Amid plans to transfer manufacturing for an investigational vaccine to a souped-up plant in Pennsylvania, GSK is parting ways with more than 100 staffers at a Massachusetts facility that will pivot to focus exclusively on R&D.
All told, 150 employees at GSK’s Binney Street site in Cambridge, Massachusetts, are set to be laid off, according to a Worker Adjustment and Retraining Notification report recently filed with the Bay State. The staff reductions are slated to begin in early October and will carry on through the end of March 2026, according to the layoff notice.
The Binney Street site currently employs about 200 people and focuses on vaccine development, ranging from discovery to manufacturing, according to GSK’s website. The site is currently dedicated to work on the multiple antigen-presenting MAPS system GSK picked up in its $2.1 billion upfront buyout of Affinivax back in 2022.
The staff reduction comes as GSK plans to relocate that MAPS manufacturing work—currently centered on a midstage, 24-valent pneumococcal vaccine candidate—to its site in Marietta, Pennsylvania, which is the subject of an $800 million expansion project unveiled last fall.
“Following a previous announcement that we would move manufacturing for one of our pipeline assets from our Binney St, Cambridge site to our site in Marietta, we note that our Binney Street site will transition to become an R&D site only,” a GSK spokesperson told Fierce Pharma in an emailed statement.
“We have always anticipated the need to add industrial scale manufacturing capacity to be ready, provided our assets in our pneumococcal MAPS portfolio get approved,” the spokesperson explained. “The Marietta facility, representing our largest US manufacturing investment to date with state-of-the-art capabilities, is an industrial-scale campus that offered space for expansion.”
Despite the planned production transition, the Binney Street site “continues to be an important facility in our R&D network, as part of our presence in the greater Boston area,” the GSK spokesperson added.
As for the Marietta facility, GSK in October said it would spend up to $800 million to double the size and capacity of the production site. The project involves the build-out of two new facilities that will both bolster GSK’s existing drug product capabilities at the site and bring on drug substance production for the first time.
The upgraded manufacturing campus will be used to crank out commercial drugs and vaccines, and it will also house an R&D pilot plant to produce medicines for clinical trials, GSK said at the time.

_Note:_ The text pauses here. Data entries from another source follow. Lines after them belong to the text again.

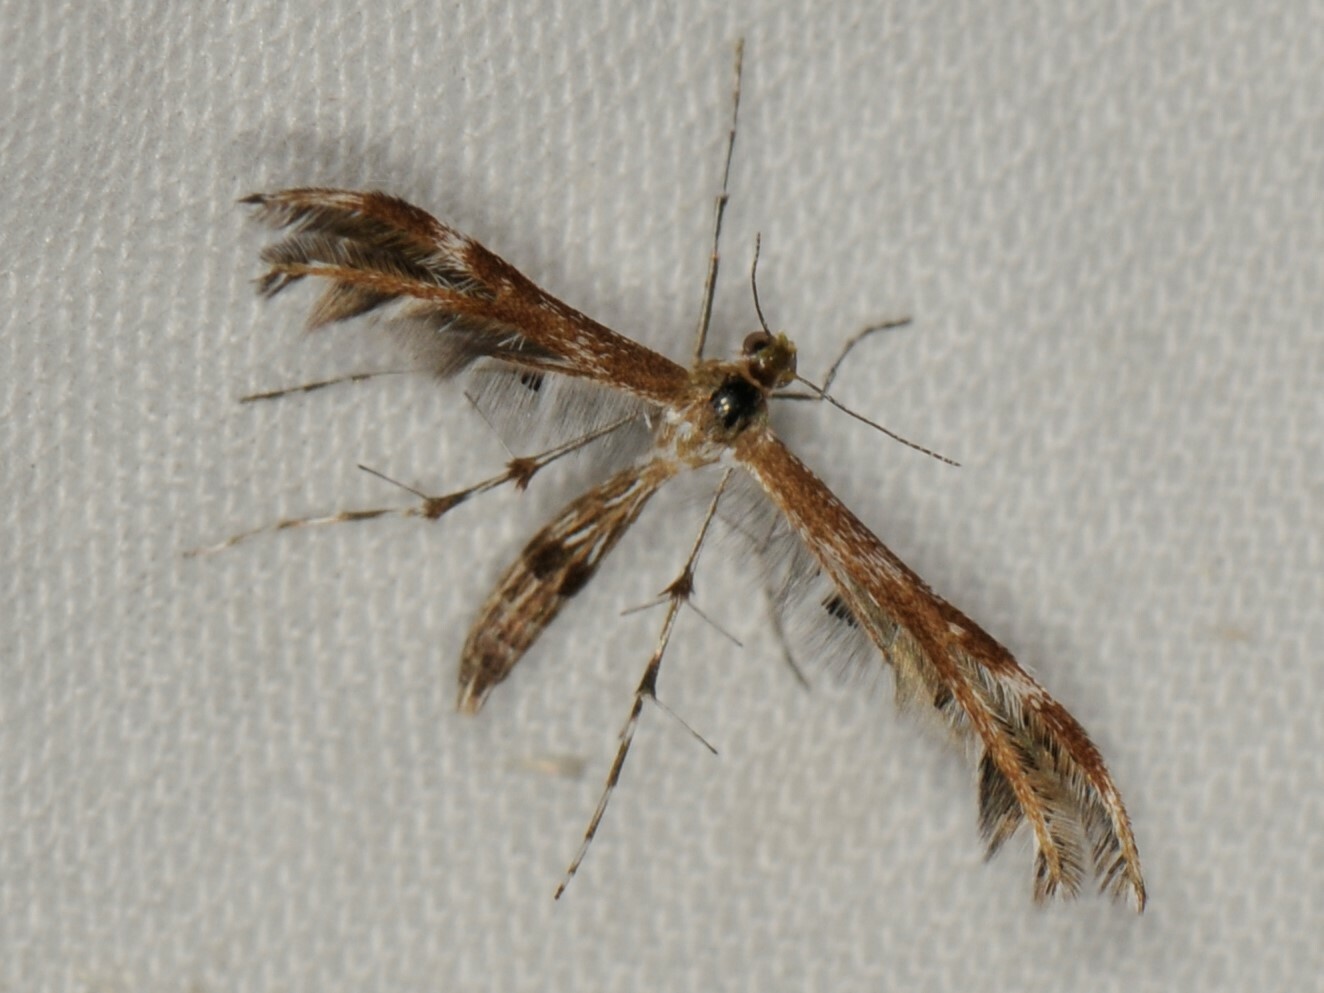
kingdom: Animalia
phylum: Arthropoda
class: Insecta
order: Lepidoptera
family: Pterophoridae
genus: Dejongia
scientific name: Dejongia californicus
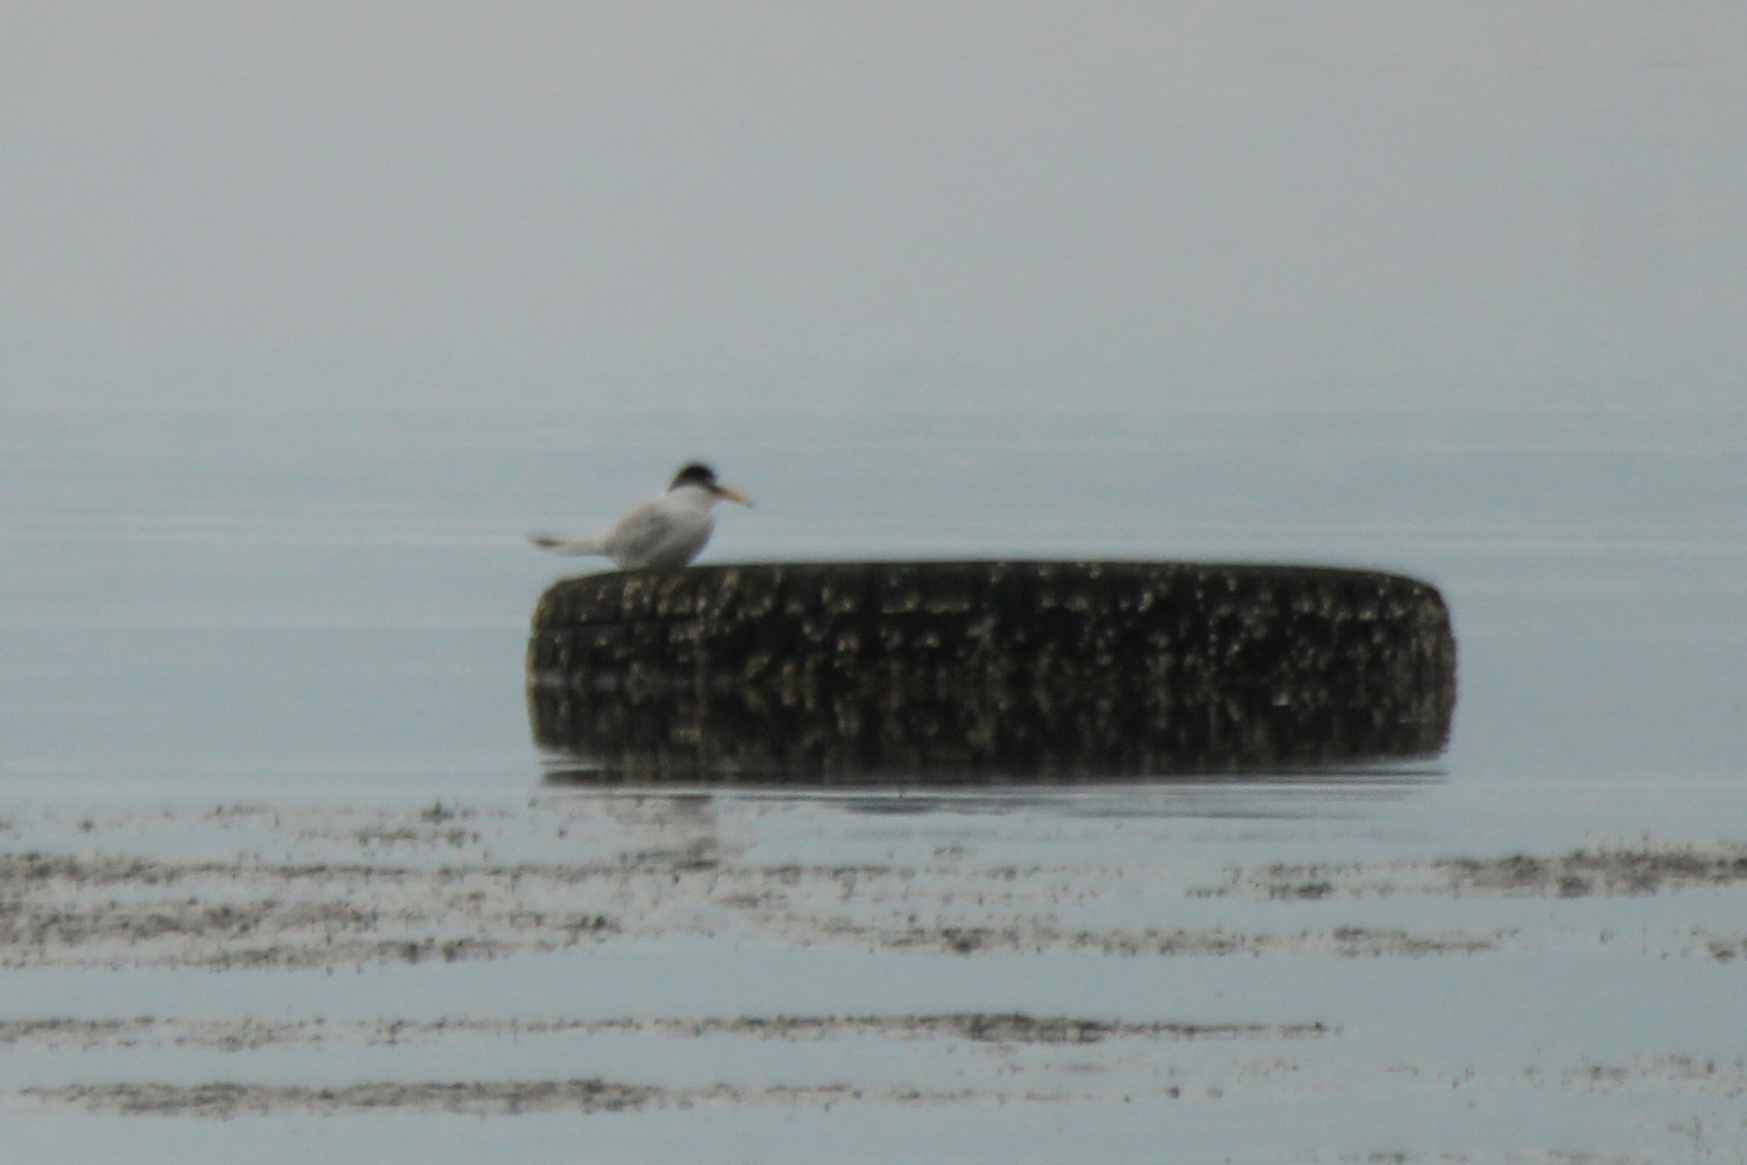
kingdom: Animalia
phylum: Chordata
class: Aves
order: Charadriiformes
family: Laridae
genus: Sternula
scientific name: Sternula albifrons
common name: Little tern
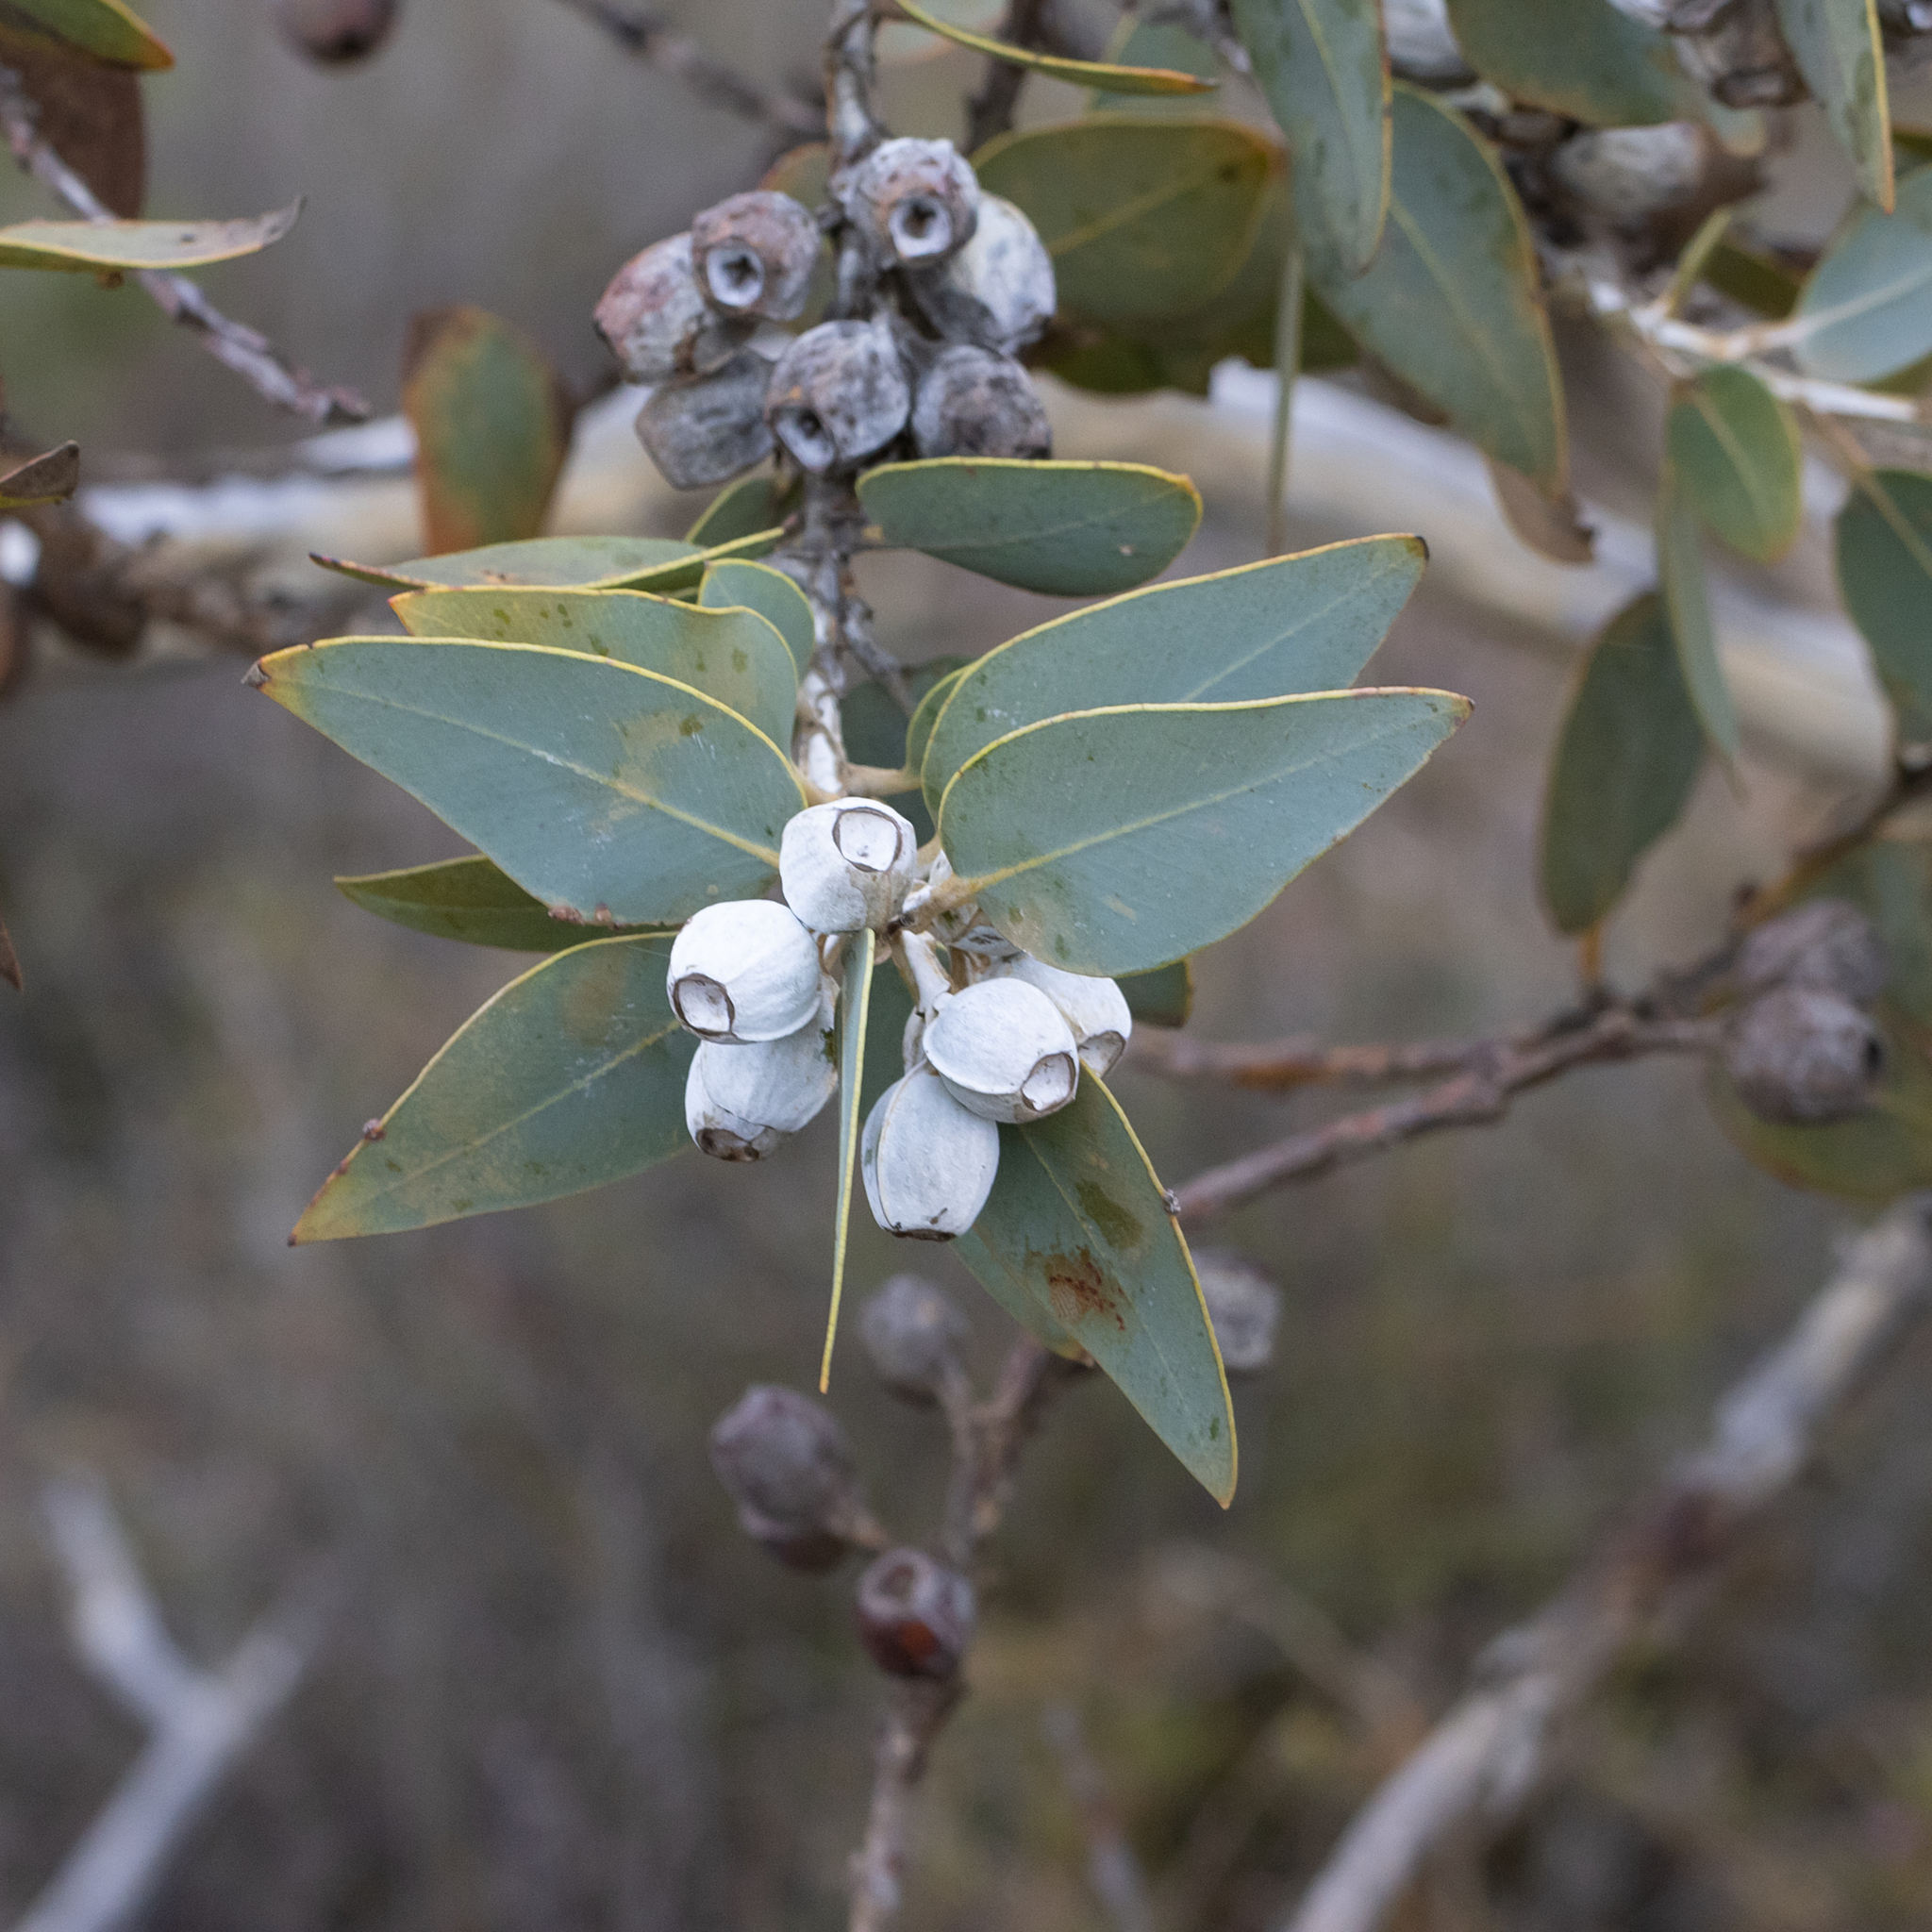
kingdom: Plantae
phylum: Tracheophyta
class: Magnoliopsida
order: Myrtales
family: Myrtaceae
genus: Eucalyptus
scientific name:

In its original announcement, GSK noted that it planned to hire about 200 new staffers to the Marietta team in tandem with the expansion. GSK has said it plans to get its new drug substance facility up and running by the end of 2027, with the drug product expansion slated to come online by the end of 2028.
Elsewhere, GSK last week confirmed with Fierce Biotech that “a very limited number of positions will be impacted” across the company’s global R&D workforce as the British pharma reallocates resources to support development and launch plans through the beginning of the next decade.